Printed Pages, Spring/Summer 2018

The latest issue of It’s Nice That’s magazine Printed Pages sports a cover created by illustrator-of-the-moment Edel Rodriguez.

Rodriguez has been working as a designer since the nineties but has hit the news recently with a string of powerful anti-Trump illustrated covers for newsweeklies across the world. Many are featured alongside an interview in the issue; his signature style is a super-direct, simple caricaturing that leaves little room for doubt about the message. After speaking to him about the power of the viral front cover, it seemed natural to add a cover commission to the interview.

He prepared a number of roughes for the cover. ‘We explored many ideas and executions,’ says It’s Nice That senior art director Ali Hanson, ‘Different ideas, through to different executions of one idea. This is always the most fascinating part of the process; how to get to a final execution. In the end I felt we landed on the execution that had most clarity in communicating what’s so fascinating about the work Edel has made for magazine covers in recent years; his ability to make an image that captures the attention of so many people.’

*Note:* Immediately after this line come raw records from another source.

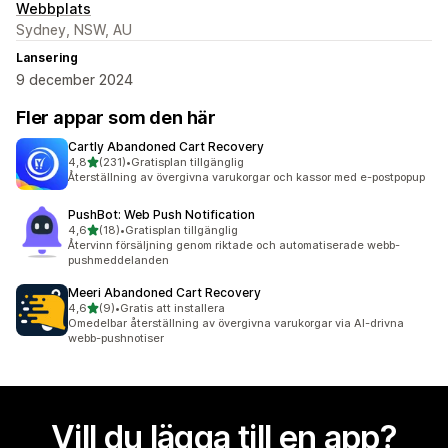
Webbplats
Sydney, NSW, AU
Lansering
9 december 2024
Fler appar som den här
Cartly Abandoned Cart Recovery
av 5 stjärnor
4,8
(231)
•
Gratisplan tillgänglig
231 recensioner totalt
Återställning av övergivna varukorgar och kassor med e-postpopup
PushBot: Web Push Notification
av 5 stjärnor
4,6
(18)
•
Gratisplan tillgänglig
18 recensioner totalt
Återvinn försäljning genom riktade och automatiserade webb-
pushmeddelanden
Meeri Abandoned Cart Recovery
av 5 stjärnor
4,6
(9)
•
Gratis att installera
9 recensioner totalt
Omedelbar återställning av övergivna varukorgar via AI-drivna
webb-pushnotiser
Vill du lägga till en app?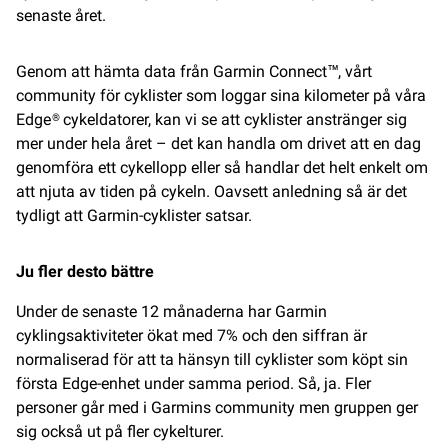
senaste året.
Genom att hämta data från Garmin Connect™, vårt
community för cyklister som loggar sina kilometer på våra
Edge® cykeldatorer, kan vi se att cyklister anstränger sig
mer under hela året – det kan handla om drivet att en dag
genomföra ett cykellopp eller så handlar det helt enkelt om
att njuta av tiden på cykeln. Oavsett anledning så är det
tydligt att Garmin-cyklister satsar.
Ju fler desto bättre
Under de senaste 12 månaderna har Garmin
cyklingsaktiviteter ökat med 7% och den siffran är
normaliserad för att ta hänsyn till cyklister som köpt sin
första Edge-enhet under samma period. Så, ja. Fler
personer går med i Garmins community men gruppen ger
sig också ut på fler cykelturer.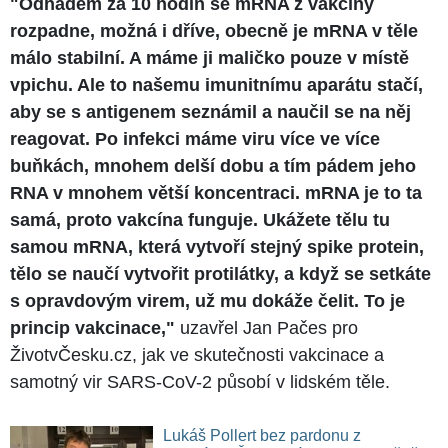
"Odhadem za 10 hodin se mRNA z vakcíny
rozpadne, možná i dříve, obecně je mRNA v těle
málo stabilní. A máme ji maličko pouze v místě
vpichu. Ale to našemu imunitnímu aparátu stačí,
aby se s antigenem seznámil a naučil se na něj
reagovat. Po infekci máme viru více ve více
buňkách, mnohem delší dobu a tím pádem jeho
RNA v mnohem větší koncentraci. mRNA je to ta
samá, proto vakcína funguje. Ukážete tělu tu
samou mRNA, která vytvoří stejný spike protein,
tělo se naučí vytvořit protilátky, a když se setkáte
s opravdovým virem, už mu dokáže čelit. To je
princip vakcinace,"
uzavřel Jan Pačes pro
ŽivotvČesku.cz, jak ve skutečnosti vakcinace a
samotný vir SARS-CoV-2 působí v lidském těle.
Lukáš Pollert bez pardonu z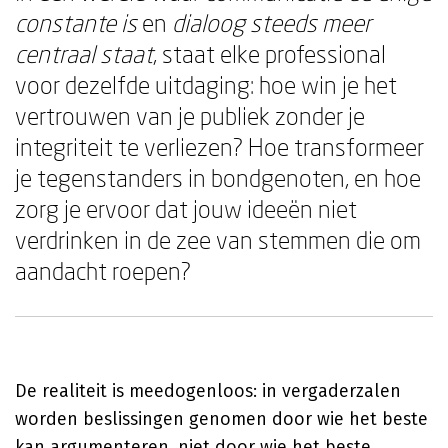
constante is
en
dialoog steeds meer
centraal staat
, staat elke professional
voor dezelfde uitdaging: hoe win je het
vertrouwen van je publiek zonder je
integriteit te verliezen? Hoe transformeer
je tegenstanders in bondgenoten, en hoe
zorg je ervoor dat jouw ideeën niet
verdrinken in de zee van stemmen die om
aandacht roepen?
De realiteit is meedogenloos: in vergaderzalen
worden beslissingen genomen door wie het beste
kan argumenteren, niet door wie het beste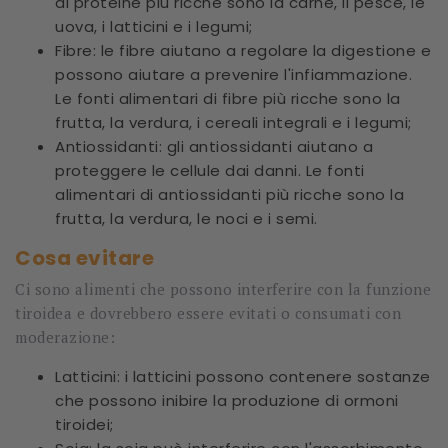
di proteine più ricche sono la carne, il pesce, le
uova, i latticini e i legumi;
Fibre: le fibre aiutano a regolare la digestione e
possono aiutare a prevenire l'infiammazione.
Le fonti alimentari di fibre più ricche sono la
frutta, la verdura, i cereali integrali e i legumi;
Antiossidanti: gli antiossidanti aiutano a
proteggere le cellule dai danni. Le fonti
alimentari di antiossidanti più ricche sono la
frutta, la verdura, le noci e i semi.
Cosa evitare
Ci sono alimenti che possono interferire con la funzione
tiroidea e dovrebbero essere evitati o consumati con
moderazione:
Latticini: i latticini possono contenere sostanze
che possono inibire la produzione di ormoni
tiroidei;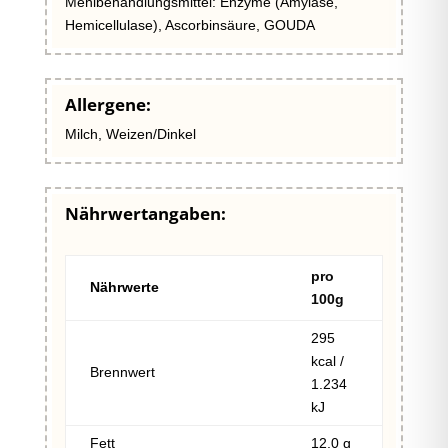
Mehlbehandlungsmittel: Enzyme (Amylase,
Hemicellulase), Ascorbinsäure, GOUDA
Allergene:
Milch, Weizen/Dinkel
Nährwertangaben:
pro
Nährwerte
100g
295
kcal /
Brennwert
1.234
kJ
Fett
12,0 g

It’s a strong idea, a cover about the very act of engaging readers — all those eyeballs are staring at the tiny cover line that reads ‘Made you look’ — but a curious one. Aside from some rough detailing in the work, it’s notably atypical of the work Rodriguez had been producing recently.

‘The final design is a reaction to the viral impact Edel’s work has had in the last couple of years,’ Ali continues. ‘We wanted to find a playful mechanic to communicate this. We also wanted to use elements of a cover to help relate the idea back to the medium Edel works with. A mass focus of eyes looking at a cover line felt like the natural brief for Edel to respond to.’

It also harks back to the very first Printed Pages cover from Spring 2013 (above).

As well as Rodriguez, the issue includes interviews with a typically broad range of subjects, including stage designer Es Devlin, Sagmeister & Walsh, street photographer Joel Meyerowitz, artist Eddie Peake, New Yorker cartoonist Joost Swarte and designer/activist Anne Lund, creator of anti-nuclear symbol The Smiling Sun.